Hoje meus sonhos e objetivos são outros, o mochilão pela Europa ta quase cedendo lugar a um carro popular, faço planos pra casa própria, vou ao cinema ver filme blockbuster e não tenho mais saco de escutar música alta, muito menos ficar de pé suando e pulando loucamente em uma boate. Não admiro mais intervenções artísticas no meio da rua, odeio quando inventam de fazer qualquer protesto que atrapalhe o trânsito.
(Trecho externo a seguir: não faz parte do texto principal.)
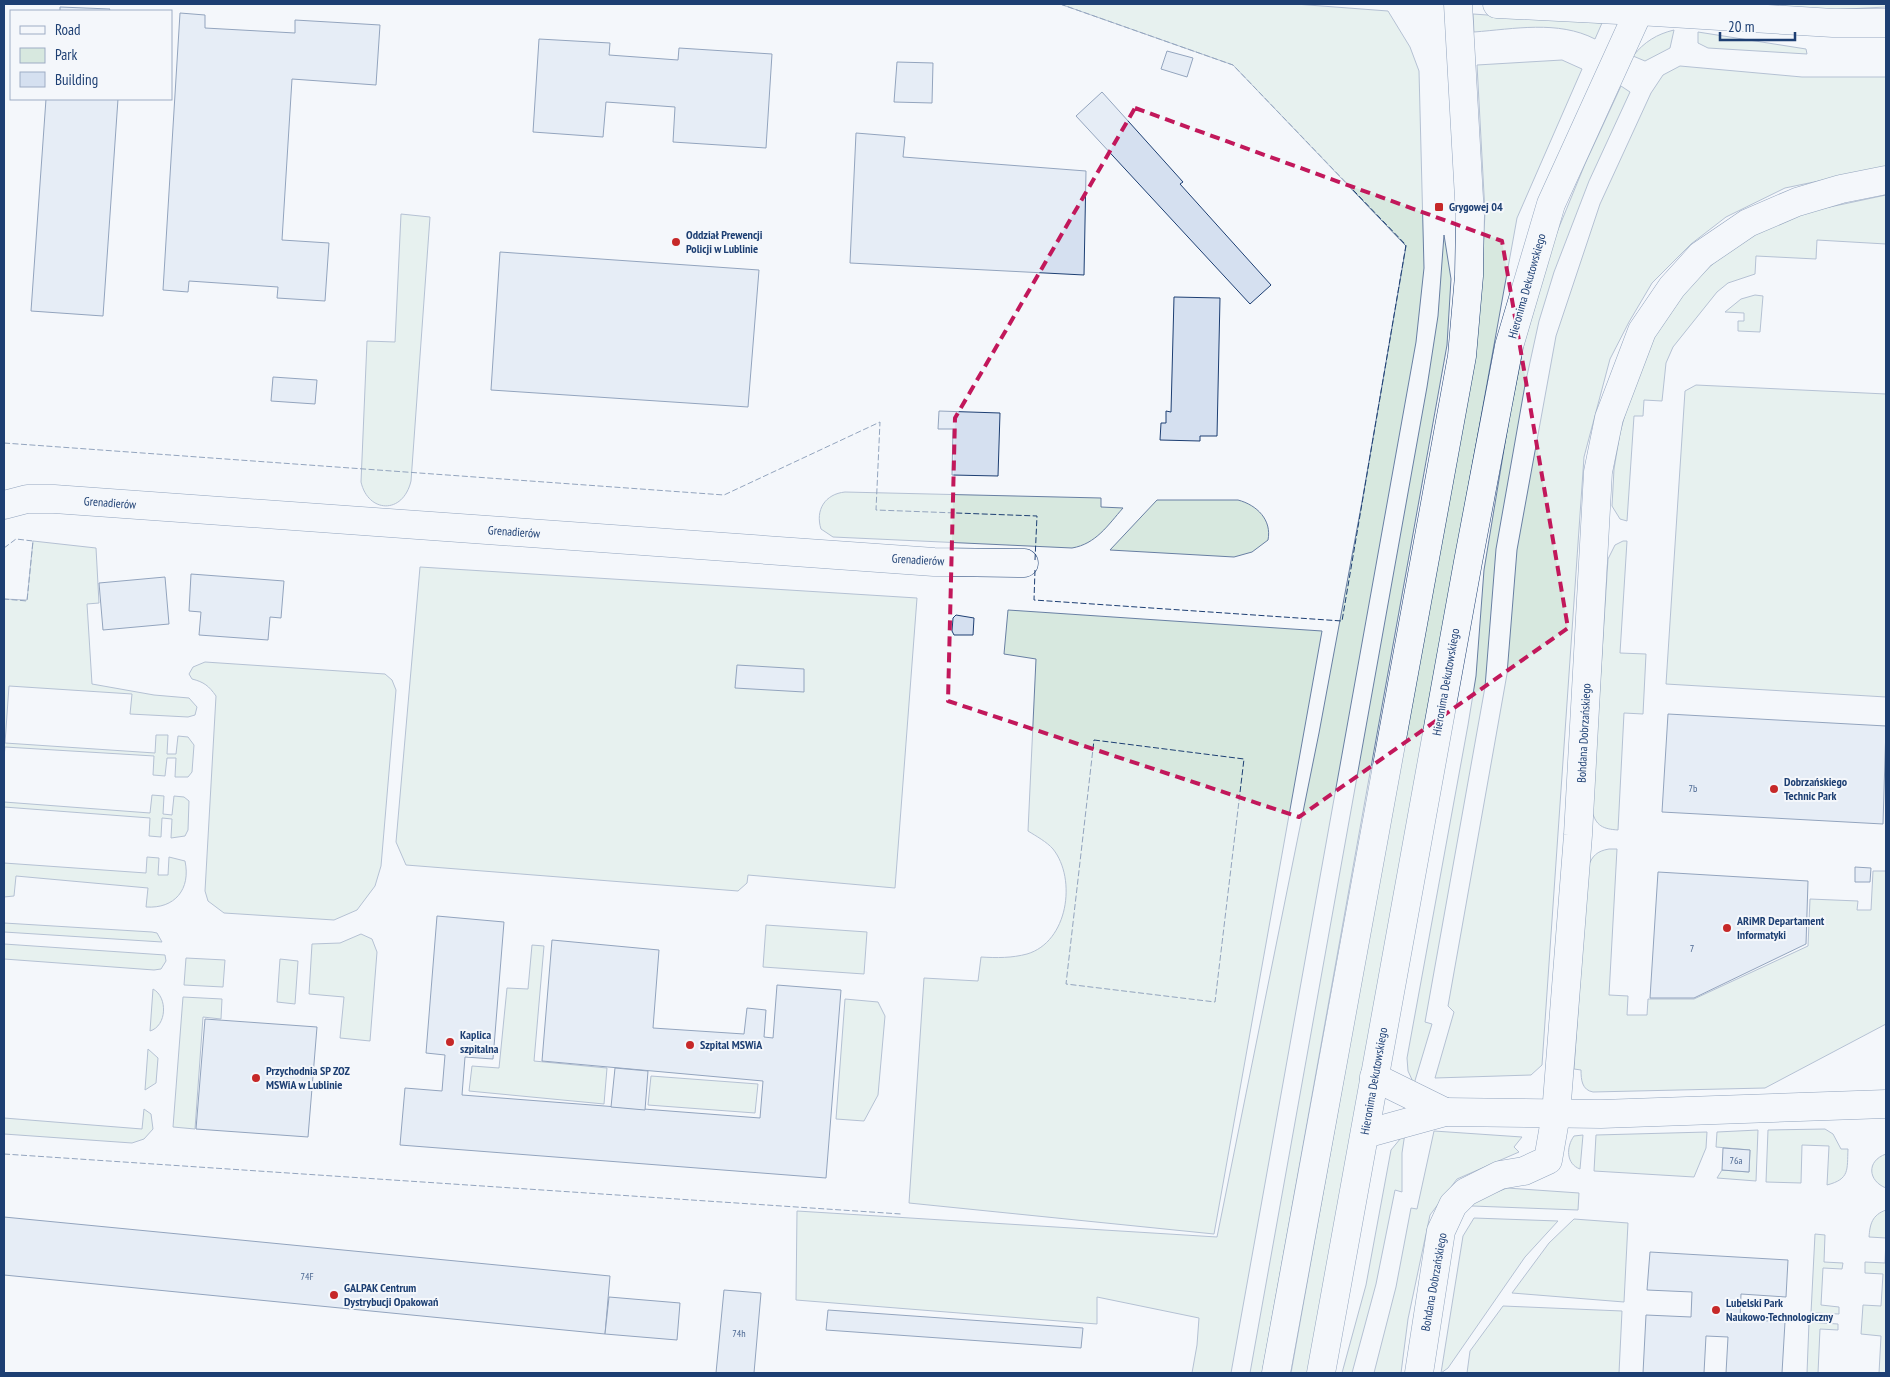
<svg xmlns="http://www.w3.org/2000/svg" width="1890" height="1377" font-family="'PT Sans Narrow',sans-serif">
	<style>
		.green { fill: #d7e8df; stroke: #687fa3 }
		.building { fill: #d5e0f0; stroke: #1d3f73 }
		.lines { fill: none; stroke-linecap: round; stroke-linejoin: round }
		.minor-casing { stroke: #1d3f73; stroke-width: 29 }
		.major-casing { stroke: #1d3f73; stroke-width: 29 }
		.minor { stroke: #f4f7fb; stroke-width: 28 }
		.major { stroke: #f4f7fb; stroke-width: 28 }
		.fence { stroke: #1d3f73; stroke-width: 1; stroke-dasharray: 6 2.5; stroke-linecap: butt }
		.marked { fill: none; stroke: #c2185b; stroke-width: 4; stroke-dasharray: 10 6; stroke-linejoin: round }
		.poi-dot { fill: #c62828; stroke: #f4f7fb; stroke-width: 2 }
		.labels { text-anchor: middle; stroke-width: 4; stroke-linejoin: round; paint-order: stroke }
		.number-label { font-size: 10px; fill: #4b6792 }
		.poi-label { font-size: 12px; font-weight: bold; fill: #1d3f73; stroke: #f4f7fb; text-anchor: start }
		.street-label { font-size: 12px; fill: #1d3f73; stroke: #f4f7fb }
	</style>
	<rect width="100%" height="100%" fill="#f4f7fb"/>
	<!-- green -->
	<g class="green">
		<polygon points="1060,4 1295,4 1388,11 1410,47 1419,71 1424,268 1416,342 1231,1373 1192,1373 1197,1345 1199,1318 1097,1297 1097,1324 796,1300 797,1211 1217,1237 1319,733 1362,502 1406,246 1233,65"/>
		<polygon points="1761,4 1886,4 1886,7 1827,10"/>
		<path d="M1473 14 1602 23 1595 39C1558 20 1514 29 1474 32Z"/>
		<path d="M1674 30 1670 48 1645 61 1633 56C1644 42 1657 34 1674 30Z"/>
		<polygon points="1698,32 1806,49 1807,54 1708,48 1698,43"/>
		<polygon points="1562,60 1582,69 1517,218 1308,1373 1291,1373 1468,383 1480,305 1485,213 1477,65"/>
		<polygon points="1680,66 1802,77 1886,77 1886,167 1785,188 1726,217 1691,244 1652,283 1629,322 1610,359 1584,457 1542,1065 1531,1075 1435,1078 1454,1012 1448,1006 1507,674 1517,550 1556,336 1600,204 1651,93 1663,75"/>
		<polygon points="1621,86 1630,92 1589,181 1554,272 1539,321 1525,385 1496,549 1485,687 1425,1022 1432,1024 1414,1084 1408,1071 1407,1058 1468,725 1476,676 1484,570 1510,413 1524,344 1555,237 1585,164"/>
		<polygon points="1886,195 1886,244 1817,240 1816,259 1756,256 1755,274 1728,283 1717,292 1673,347 1666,363 1662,401 1644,400 1643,416 1634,416 1627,521 1620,519 1612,506 1614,469 1620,433 1638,366 1668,307 1723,254 1761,230 1811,211"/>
		<path d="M401 214 430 217 411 481C403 515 368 513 361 482L367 341 395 342Z"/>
		<polygon points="1444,235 1451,279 1447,345 1262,1373 1250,1373 1427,387 1438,316"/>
		<polygon points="1755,295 1763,296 1760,332 1738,331 1738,321 1744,321 1744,313 1725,312 1741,299"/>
		<polygon points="1696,385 1886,394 1886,697 1666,684 1685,391"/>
		<path d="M845 492 1101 498V507L1123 508C1108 525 1096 544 1072 548L833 537 821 529C815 510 825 494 845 492Z"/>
		<path d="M1157 500H1238C1257 505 1272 520 1268 540L1252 552 1234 557 1110 550Z"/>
		<polygon points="33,541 96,548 99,603 87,604 92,684 154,695 189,698 197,707 195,715 188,717 130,714 132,694 9,686 5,743 155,753 156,735 168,735 167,754 176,754 178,736 188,737 194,745 192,772 188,777 175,777 176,758 167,758 165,776 153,775 154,756 5,747 4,757 4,599 27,600"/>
		<path d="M1623 541H1627L1620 653 1646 654 1643 714 1624 713 1618 830C1603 829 1596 826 1592 811L1608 559 1615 545Z"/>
		<polygon points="420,567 917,598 895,888 748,875 747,883 738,891 406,865 396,842"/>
		<path d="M1008 610 1322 631 1214 1234 909 1203 924 978 978 981 981 957C997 958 1012 958 1027 954 1068 942 1077 879 1053 849 1047 842 1036 836 1028 831L1036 659 1004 654Z"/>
		<path d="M205 662 385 674 392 680 396 690 381 866 375 886 357 910 334 920 224 913 208 901 205 891 216 696C209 686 204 682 192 679L189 674 193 667Z"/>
		<polygon points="152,795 164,796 163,814 172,815 174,796 184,797 189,801 188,830 185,836 171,838 172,819 162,818 161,837 149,836 150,818 4,807 4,802 150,813"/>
		<path d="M1609 849H1617L1609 995 1628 996 1627 1015H1647L1648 999H1694L1808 946 1810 899 1858 901 1857 910H1871L1873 871H1886V1024L1765 1088 1593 1092C1582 1090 1581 1080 1581 1070L1574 1069 1588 867C1592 856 1597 851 1609 849Z"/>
		<path d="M147 857 159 858 158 875H168L169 857 185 861C191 889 175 909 146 907L148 888 16 876 14 896 4 897V863L146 873Z"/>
		<polygon points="4,923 152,932 157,933 162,942 4,932"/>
		<polygon points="766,925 867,932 864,974 763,967"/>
		<polygon points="361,934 372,939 377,952 370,1041 340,1038 344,997 309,994 312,944 340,943"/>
		<polygon points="4,944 165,955 166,961 161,969 154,970 4,959"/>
		<polygon points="532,945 544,946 534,1061 607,1068 604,1104 469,1091 472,1066 499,1068 507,988 528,989"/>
		<polygon points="186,958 225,960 223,987 184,985"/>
		<polygon points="280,959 298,961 295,1004 277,1002"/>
		<path d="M153 989C168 997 167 1026 150 1031Z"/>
		<polygon points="183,997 222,999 221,1019 203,1017 195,1129 173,1127"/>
		<polygon points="845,999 878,1002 885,1016 878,1095 864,1121 836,1119"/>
		<polygon points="148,1049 158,1058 156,1083 145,1090"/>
		<polygon points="651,1076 758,1084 755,1113 648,1105"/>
		<polygon points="144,1109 151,1114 153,1129 144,1139 132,1143 4,1134 4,1118 142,1129"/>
		<path d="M1825 1129 1833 1134 1841 1149H1848C1847 1170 1850 1179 1827 1185L1829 1146 1802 1145 1801 1183 1766 1182 1768 1130Z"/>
		<polygon points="1758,1130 1756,1181 1717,1178 1722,1170 1749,1172 1750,1150 1716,1147 1717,1132"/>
		<polygon points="1434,1131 1522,1137 1514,1147 1519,1152 1457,1179 1430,1215 1408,1319 1401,1373 1374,1373 1396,1287 1411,1208 1417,1209"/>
		<polygon points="1707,1132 1706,1148 1694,1177 1594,1171 1596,1135"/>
		<polygon points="1405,1133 1402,1153 1402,1192 1395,1190 1376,1284 1352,1373 1342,1373 1366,1285 1391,1150"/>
		<path d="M1583 1135 1580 1169C1566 1164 1566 1147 1574 1136Z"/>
		<path d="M1886 1154V1188C1868 1181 1866 1161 1886 1154Z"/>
		<polygon points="1507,1188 1579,1193 1578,1210 1472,1206 1479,1199"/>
		<path d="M1886 1210V1373H1879L1881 1336 1861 1334 1863 1305 1881 1306 1883 1274 1865 1273V1262L1885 1263 1886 1238 1869 1237C1870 1224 1872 1215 1886 1210Z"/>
		<polygon points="1474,1218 1558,1221 1525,1257 1448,1368 1441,1373 1463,1236"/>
		<polygon points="1574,1219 1628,1223 1624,1302 1512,1293 1549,1243"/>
		<polygon points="1815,1234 1825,1235 1824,1262 1843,1263 1842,1269 1823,1268 1821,1305 1839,1307 1839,1314 1811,1313"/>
		<polygon points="1503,1306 1622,1311 1619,1373 1467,1373 1470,1351"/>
		<polygon points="1809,1322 1838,1324 1838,1330 1820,1329 1818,1373 1807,1373"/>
	</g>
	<!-- building -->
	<g class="building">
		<polygon points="60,7 110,9 109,11 60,11"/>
		<polygon points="180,13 205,15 205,28 295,33 295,20 380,25 376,85 292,79 282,240 329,243 325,301 277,298 278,287 189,281 188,292 163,290"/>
		<polygon points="539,39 610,43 609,55 678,60 679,48 772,54 766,148 673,142 675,107 606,102 603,137 533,132"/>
		<polygon points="1167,51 1193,58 1187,77 1161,69"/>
		<polygon points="897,62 933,63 932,103 894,102"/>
		<polygon points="1102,92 1183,182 1180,184 1271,285 1250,304 1076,116"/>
		<polygon points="46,99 118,99 103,316 31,311"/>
		<polygon points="856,133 905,137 903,157 1086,171 1084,275 850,263"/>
		<polygon points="500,252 759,270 748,407 491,390"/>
		<polygon points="1174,297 1220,298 1217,436 1200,436 1200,441 1160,440 1161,423 1166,423 1166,411 1171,412"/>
		<polygon points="273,377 317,380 315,404 271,401"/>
		<polygon points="939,411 1000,413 998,476 952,475 953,429 938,429"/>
		<polygon points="191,574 284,581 281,618 270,617 268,640 199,635 201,612 189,611"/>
		<polygon points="165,577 169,624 103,630 99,583"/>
		<polygon points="956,615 974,618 973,635 954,635 952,631 953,618"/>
		<polygon points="737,665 804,669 804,692 735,688"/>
		<polygon points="1668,714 1886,726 1883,824 1662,812"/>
		<polygon points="1855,867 1871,868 1870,882 1855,882"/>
		<polygon points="1658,872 1808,881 1806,944 1694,998 1650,998"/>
		<polygon points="437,916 504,922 493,1059 465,1057 462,1095 760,1118 763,1081 542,1061 552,940 659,950 653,1028 744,1034 747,1008 766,1010 764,1037 773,1038 777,985 841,990 826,1178 400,1145 405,1088 442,1091 445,1055 426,1053"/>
		<polygon points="205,1019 317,1027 308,1137 196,1129"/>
		<polygon points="615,1068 648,1071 645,1110 611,1107"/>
		<polygon points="1723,1148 1750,1150 1749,1172 1722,1170"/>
		<polygon points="4,1217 610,1276 605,1334 4,1275"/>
		<polygon points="1650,1252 1788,1260 1786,1297 1741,1294 1740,1319 1785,1322 1782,1373 1726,1373 1728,1337 1706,1336 1704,1373 1643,1373 1646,1315 1691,1317 1692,1292 1647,1290"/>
		<polygon points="724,1290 761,1293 754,1373 716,1373"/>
		<polygon points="609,1297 680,1303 677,1340 605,1334"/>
		<polygon points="828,1310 1083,1328 1081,1348 826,1330"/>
	</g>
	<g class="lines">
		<defs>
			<g id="minor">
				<polyline points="1497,4 1638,11"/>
				<polyline points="4,505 27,499 54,499 934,562 1024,563"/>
				<polyline points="1374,1077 1445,1112"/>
				<polyline points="1365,1134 1445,1112 1601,1114 1886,1104"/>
				<polyline points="1276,1373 1462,356 1469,276 1470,216 1458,4"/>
				<polyline points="1321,1373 1468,562 1509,346 1551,204 1642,4"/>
				<polyline points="1419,1373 1441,1231 1453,1205 1466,1192 1500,1175 1524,1171 1548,1160 1556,1114 1578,835 1598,472 1609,418 1642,331 1672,287 1701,255 1748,223 1797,202 1841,189 1886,180"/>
			</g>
			<polyline id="major" points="1638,11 1833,23 1886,23"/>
		</defs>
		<!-- minor casing -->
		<use href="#minor" class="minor-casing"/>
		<!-- major casing -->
		<use href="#major" class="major-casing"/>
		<!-- minor -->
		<use href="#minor" class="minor"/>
		<!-- major -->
		<use href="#major" class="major"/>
		<!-- fence -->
		<g class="fence">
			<polyline points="4,443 724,495 880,422 876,510 1037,516 1035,560"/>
			<polyline points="4,548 16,539 33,541 27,601 4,599"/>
			<polyline points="1035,570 1034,600 1342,621 1406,245 1233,65 1060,4"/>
			<polygon points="1094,740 1244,759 1215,1002 1066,984"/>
			<polyline points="4,1154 901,1214"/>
		</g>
	</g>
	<!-- marked area -->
	<path d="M0 0H1890V1377H0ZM1135 108 1502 241 1568 628 1299 817 948 701 955 418Z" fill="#f4f7fb" fill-opacity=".55" fill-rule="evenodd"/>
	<path class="marked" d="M1135 108 1502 241 1568 628 1299 817 948 701 955 418Z"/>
	<!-- markers -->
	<g class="poi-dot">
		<rect x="1434" y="202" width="10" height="10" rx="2.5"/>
		<circle cx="676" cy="242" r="5"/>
		<circle cx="1774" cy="789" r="5"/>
		<circle cx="1727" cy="928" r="5"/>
		<circle cx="450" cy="1042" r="5"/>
		<circle cx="690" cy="1045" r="5"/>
		<circle cx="256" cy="1078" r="5"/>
		<circle cx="334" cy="1295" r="5"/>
		<circle cx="1716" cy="1310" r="5"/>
	</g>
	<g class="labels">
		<!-- number labels -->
		<g class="number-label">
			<text x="1693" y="792">7b</text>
			<text x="1692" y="952">7</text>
			<text x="1736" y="1164">76a</text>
			<text x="307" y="1280">74F</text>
			<text x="739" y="1337">74h</text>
		</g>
		<!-- poi labels -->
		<g class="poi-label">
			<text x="1449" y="211">Grygowej 04</text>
			<text x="686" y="239">Oddział Prewencji<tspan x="686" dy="14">Policji w Lublinie</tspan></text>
			<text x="1784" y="786">Dobrzańskiego<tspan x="1784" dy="14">Technic Park</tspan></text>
			<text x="1737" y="925">ARiMR Departament<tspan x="1737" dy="14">Informatyki</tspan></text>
			<text x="460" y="1039">Kaplica<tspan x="460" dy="14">szpitalna</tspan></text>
			<text x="700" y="1049">Szpital MSWiA</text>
			<text x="266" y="1075">Przychodnia SP ZOZ<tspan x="266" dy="14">MSWiA w Lublinie</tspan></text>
			<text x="344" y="1292">GALPAK Centrum<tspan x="344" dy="14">Dystrybucji Opakowań</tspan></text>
			<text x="1726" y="1307">Lubelski Park<tspan x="1726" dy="14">Naukowo-Technologiczny</tspan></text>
		</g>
		<!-- street labels -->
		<g class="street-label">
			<text transform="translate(1527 286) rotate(-74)" y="4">Hieronima Dekutowskiego</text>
			<text transform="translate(110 503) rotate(4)" y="4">Grenadierów</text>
			<text transform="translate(514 532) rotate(4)" y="4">Grenadierów</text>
			<text transform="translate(918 560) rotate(3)" y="4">Grenadierów</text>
			<text transform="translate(1446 682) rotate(-80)" y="4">Hieronima Dekutowskiego</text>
			<text transform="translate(1584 733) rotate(-87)" y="4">Bohdana Dobrzańskiego</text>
			<text transform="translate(1374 1081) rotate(-80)" y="4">Hieronima Dekutowskiego</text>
			<text transform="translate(1434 1282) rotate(-80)" y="4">Bohdana Dobrzańskiego</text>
		</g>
	</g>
	<!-- border -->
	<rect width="1890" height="1377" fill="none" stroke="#1d3f73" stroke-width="10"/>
	<!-- legend -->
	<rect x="10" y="10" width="162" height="90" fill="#f4f7fb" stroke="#9eadc5"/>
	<rect x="20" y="26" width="25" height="8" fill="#f4f7fb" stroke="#9eadc5"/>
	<text x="55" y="35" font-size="15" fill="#1d3f73">Road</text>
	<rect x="20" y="48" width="25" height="15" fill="#d7e8df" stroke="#9eadc5"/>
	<text x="55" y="60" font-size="15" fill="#1d3f73">Park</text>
	<rect x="20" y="72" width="25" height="15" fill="#d5e0f0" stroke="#9eadc5"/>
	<text x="55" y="85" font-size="15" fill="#1d3f73">Building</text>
	<!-- scale -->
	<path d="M1720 32v8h75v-8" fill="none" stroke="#1d3f73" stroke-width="2.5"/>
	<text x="1728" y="32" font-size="15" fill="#1d3f73" stroke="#f4f7fb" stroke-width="4" paint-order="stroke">20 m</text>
</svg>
Lost vai embora e percebo que envelheci junto com a Kate, Jack, Sawyer. Estava começando a ficar mais parecido com o Hurley, quando tratei de me matricular em uma academia aqui perto de casa. Para mim já não era mais a mesma série, a mesma devoção. Tudo que foge muito da realidade me faz perder a paciência.
Gosto de coisas práticas e confortáveis. Meus sonhos e ideologias agora se resumem a tudo que faça aumentar meu salário. Plano de carreira, esta é a meta.
Lost leva as últimas coisas que restavam do garoto que usava calça xadrez e achava que só era importante quem tinha tatuagem bacana. Hoje me tornei a classe média medíocre e pagadora de imposto que um dia tanto critiquei.